The impact of the ECB rule would come on top of further regulatory uncertainty for the financial sector.
“There is currently a great deal of uncertainty on the extra-territorial reach of Dodd-Frank, EMIR and MiFID II, and the implications of the ECB policy statement merely add fuel to that particular fire,” Eddis says.
Lawsuit for London
To avoid such a scenario and protect London, the U.K. is challenging the proposal on the basis that infringes on cross-border business across the EU and restricting the free movement of capital and services. A statement from a U.K. treasury secretary makes clear that the ECB should take the lawsuit seriously: “The government wants to see this resolved swiftly and without involving the courts, but if necessary will not shy away from continuing legal action to make sure there is a level playing field across the EU for British businesses.”
It’s widely expected that some sort of agreement or settlement will render the U.K. claims unnecessary.

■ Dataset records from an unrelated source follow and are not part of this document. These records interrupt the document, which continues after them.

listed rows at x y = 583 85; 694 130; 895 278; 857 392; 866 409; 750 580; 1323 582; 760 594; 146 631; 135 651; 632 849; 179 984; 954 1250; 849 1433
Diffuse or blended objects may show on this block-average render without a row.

“There’s no doubt that the ECB would not have expected the U.K. government to take what was a fairly aggressive approach by issuing proceedings,” says Michael McKee, a partner in DLA Piper’s Financial Services Regulatory Team in London. “Whether they will have the appetite to fight the U.K. in court, I’m not sure. I would think that in the current difficult climate of sovereign debt issues, the ECB will at least step back from this particular initiative because they have a lot of fires to fight elsewhere.”
It’s also impossible to view the U.K.-ECB clash without considering that the EU just issued a final draft of EMIR.
One of the central debates over EMIR has pitted the U.K. against other member states such as France and Germany, which want bigger shares of the financial market, over the control and authorization of clearinghouses. So some see the ECB initiative as a backdoor way of achieving what some have fought for in the legislation—and the lawsuit as a showy gesture by the U.K., in response to criticism that it hasn’t stood up for its financial services sector.
On Oct. 4, the U.K. won an important concession in EMIR negotiations with the insertion into the legislation of language that prohibits the discrimination against any member state as a venue for clearing services. Further, EMIR now specifies that the authorization of a clearinghouse can only be blocked with a near-unanimous vote among the relevant committee of the European Securities and Markets Authority.
“This now means that clearinghouses in the U.K. can be authorized without the fear that France, Germany or other member states will easily overrule such an authorization,” Parker says. “Since London is home to LCH.Clearnet, and more recently CME Group and IntercontinentalExchange clearinghouses, the U.K. government may now be less concerned that these entities will be barred from functioning here.”
It’s still possible that the ECB will attempt to follow through with enforcement of its eurozone requirement.
“With the euro under a lot of pressure, as you can imagine, the ECB wants to have as much authority and as much control as it possibly can,” McKee says. I wouldn’t rule out other attempts to extend its control through other proposals.”